COMPLETE THE FOLLOWING:
[A] Output the passage from the forum thread on the Quaternion error that begins with the words "It turns out" and stops after the words "0.0, 0.0, 0.0)".
[B] Answer these questions from the forum thread on the Quaternion error:
(i) In which operation does the first post locate the error?
(ii) Which file does the reply say to add the methods to?
(iii) What two steps make up the workaround the reply describes?
[C] Using the forum thread on the Quaternion error, explain in one to three sentences why the first post says the value being multiplied has to be a set variable.

(Beginning of DOCUMENT EXCERPT)

Petros_TatPsi · October 25, 2024, 10:25pm

Hi, the error is in the multiplication with (i+j+k), so whatever I do the value multiplied has to be a set variable for it to work eg.

angle_cuttfreq1 = 2pi;  angle_bandwidth1 = 2pi;
angle_cuttfreq2 = 2pi;  angle_bandwidth2 = 2pi;

jamshark70 · October 26, 2024, 1:44am

It turns out that you can work around the issue by adding a couple methods, and reversing the operands.

First, add into Quaternion.sc (and recompile):

+ AbstractFunction {
	asQuaternion {
		^Quaternion(this, 0.0, 0.0, 0.0)
	}
	performBinaryOpOnQuaternion { arg aSelector, quat, adverb;
		^quat.perform(aSelector, this.asQuaternion, adverb)

(End of DOCUMENT EXCERPT)
(Beginning of RECORDED INFORMATION)

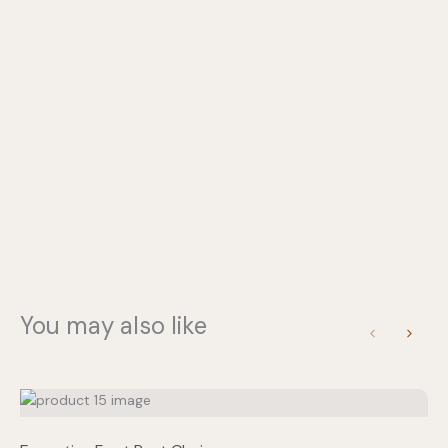
Write a review
You may also like
Previous
Next
Your rating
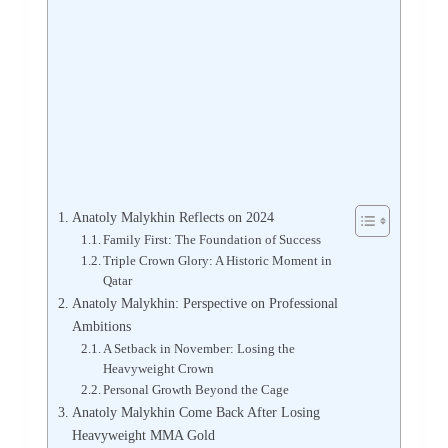
Anatoly Malykhin Reflects on 2024
Family First: The Foundation of Success
Triple Crown Glory: A Historic Moment in
Qatar
Anatoly Malykhin: Perspective on Professional
Ambitions
A Setback in November: Losing the
Heavyweight Crown
Personal Growth Beyond the Cage
Anatoly Malykhin Come Back After Losing
Heavyweight MMA Gold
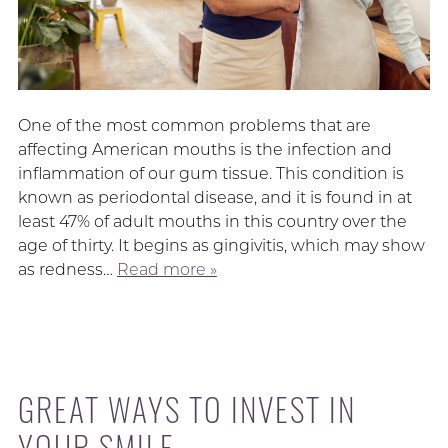
One of the most common problems that are
affecting American mouths is the infection and
inflammation of our gum tissue. This condition is
known as periodontal disease, and it is found in at
least 47% of adult mouths in this country over the
age of thirty. It begins as gingivitis, which may show
as redness…
Read more »
GREAT WAYS TO INVEST IN
YOUR SMILE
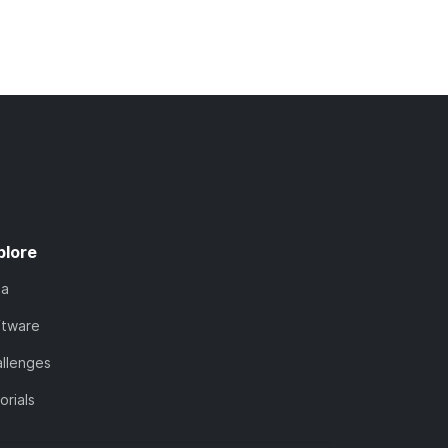
plore
ta
ftware
llenges
orials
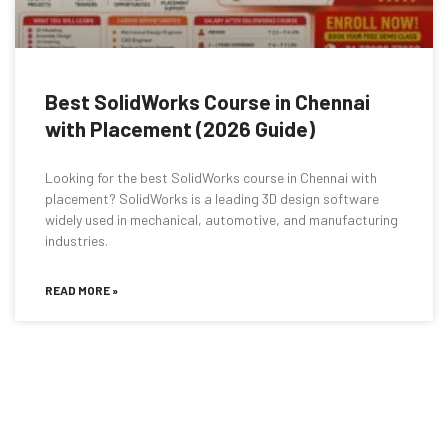
Best SolidWorks Course in Chennai
with Placement (2026 Guide)
Looking for the best SolidWorks course in Chennai with
placement? SolidWorks is a leading 3D design software
widely used in mechanical, automotive, and manufacturing
industries.
READ MORE »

(End of RECORDED INFORMATION)

EXPECTED RESPONSES:
[A]
It turns out that you can work around the issue by adding a couple methods, and reversing the operands.

First, add into Quaternion.sc (and recompile):

+ AbstractFunction {
	asQuaternion {
		^Quaternion(this, 0.0, 0.0, 0.0)

[B]
(i) The multiplication with (i+j+k).
(ii) Quaternion.sc.
(iii) Adding a couple of methods and reversing the operands.

[C] The error occurs in the multiplication with (i+j+k). The value multiplied therefore has to be a set variable, such as angle_cuttfreq1 = 2pi, for it to work.